Don’t get me wrong, my sons’ preschool experience was great. Attending their third and last preschool performance and last day festivities, I couldn’t help but sit in wonder at how much they’ve grown. Both are equally ready for kindergarten.

But these past three years were a huge learning curve, mostly for myself. I went into my sons’ preschool experience with one notion of inclusion and advocacy, and left with a completely different one. I assumed if you found the right school or great teacher, that everything else would fall into place. Inclusion done right, is a lot more than that. Most school’s have a system in place for special education, and they’re not eager to provide a different path unless you politely push. If you don’t speak up and ask questions, your child might not get what they need for their “individualized” education plan. You have to keep the lines of communication open with the IEP team, learn to collaborate and compromise, and stand firm on specific ideals that you hold dear.

Preschool is a time of exploration for children. I used the time for the same purpose when it came advocacy. Here’s what I learned:

1. Every school, teacher, and parent’s definition of inclusion is different: When looking for an inclusive school, don’t believe just one source. I made that mistake when we move to the area. A few parents with children with Down syndrome said this district was the most inclusive. I soon learned that, although the preschool is half typical kids and half kids on IEPs, K-12 is much different. Most students with significant disabilities spend the majority of their day in a self-contained class, starting in kindergarten.

Talk to other parents, but also look up the school’s mission statement, call the district special education director and ask about the district’s policy on inclusion, tour the school and ask about the continuum of placement. You could even look at Due Process results for the district to see if they are violating Least Restrictive Environment regulations. I did all of this for our new school, in a new state.

Read Related Post: A Letter to My Son’s New School

2. Use this time of exploration as on-the-job training: Even though I was an educator and sat in on many IEP meetings, I had never sat on the other side of the table as a parent. I soon realized that I had a lot to learn about the IEP process. At first, I focused solely on building strong IEP goals for my son, thinking that was the ticket to academic and social success. I soon realized that IEP goals only scratched the surface of access to a truly inclusive experience. Present levels of performance, parental concerns, specially designed instruction, accommodations, progress monitoring…I essentially ignored all of these things the first year of preschool, but soon realized that the only way my son was going to meet his IEP goals was to ensure those other parts of the IEP were clear and strong.
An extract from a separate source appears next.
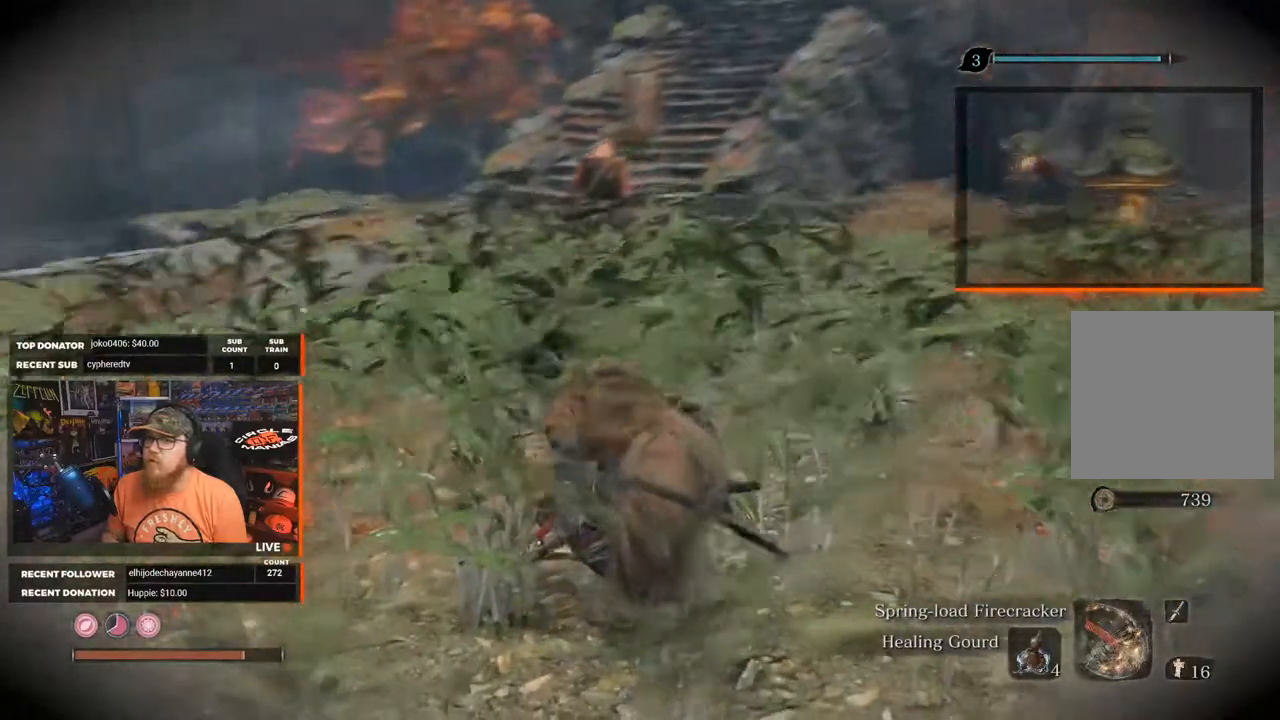
{"buttons": [], "left_stick": "center", "right_stick": "up", "events": [[17, "right_stick", "center"], [400, "right_stick", "up"]]}
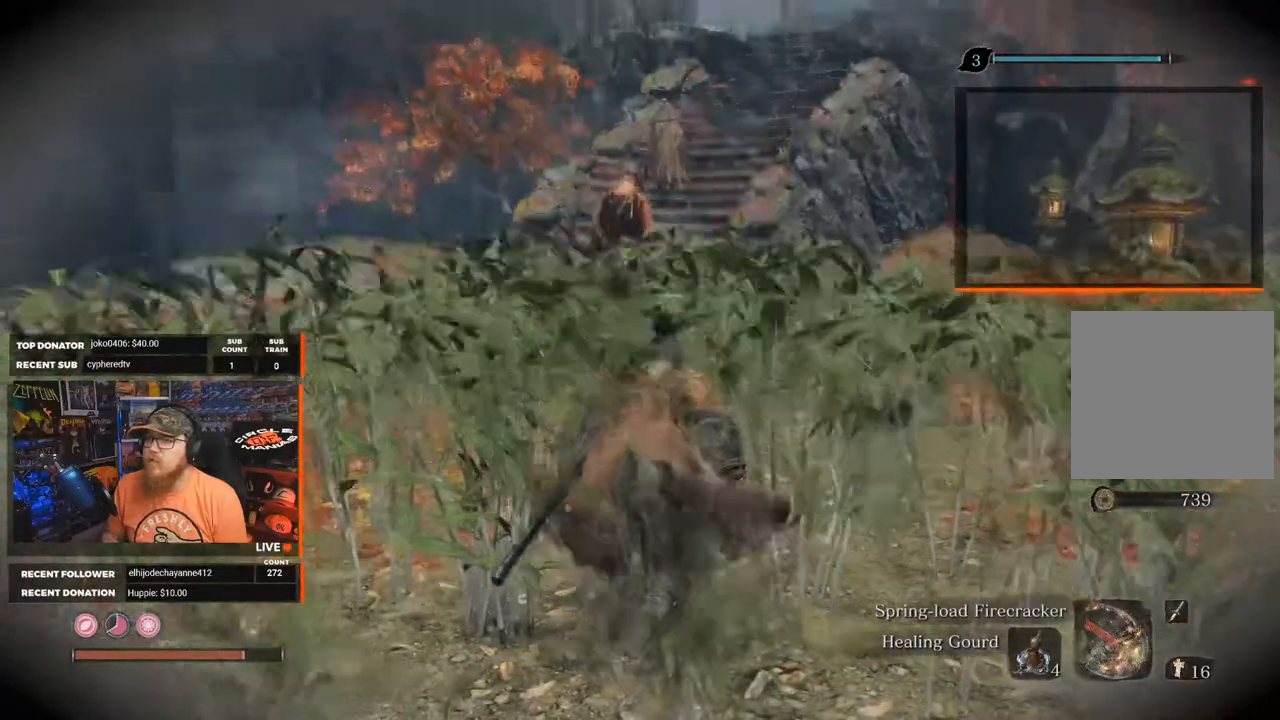
{"buttons": [], "left_stick": "center", "right_stick": "center", "events": [[50, "right_stick", "center"]]}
I ended up taking a year-long special education advocacy course from the Council of Parent Attorneys and Advocates (COPAA), to learn the ins and outs of the IEP process. I don’t regret it! I would encourage you to take workshops and read books on inclusion, as well as the IEP process. Knowledge is power! What you’ll find out is parents have A LOT of power when it comes to the IEP process. Use it to your child’s advantage.

3. Failure is not fatal in preschool: Research shows preschool leads to better academic and social gains in kindergarten and beyond, in part because children have a chance to practice in the process of school. The pressure is off in preschool. This is true for advocacy too. Allow yourself to dive deep into the IEP and special education process. Learn all there is to know before your child starts kindergarten, and don’t be afraid to make mistakes.

The beauty of preschool is that you still have time to develop educational expectations for your child and their school. There’s no deadlines, tests, or real pressures to contend with. Enjoy the time with your child, while doing your research. You’ll go into kindergarten having practiced the process, and ready to advocate for what your child needs.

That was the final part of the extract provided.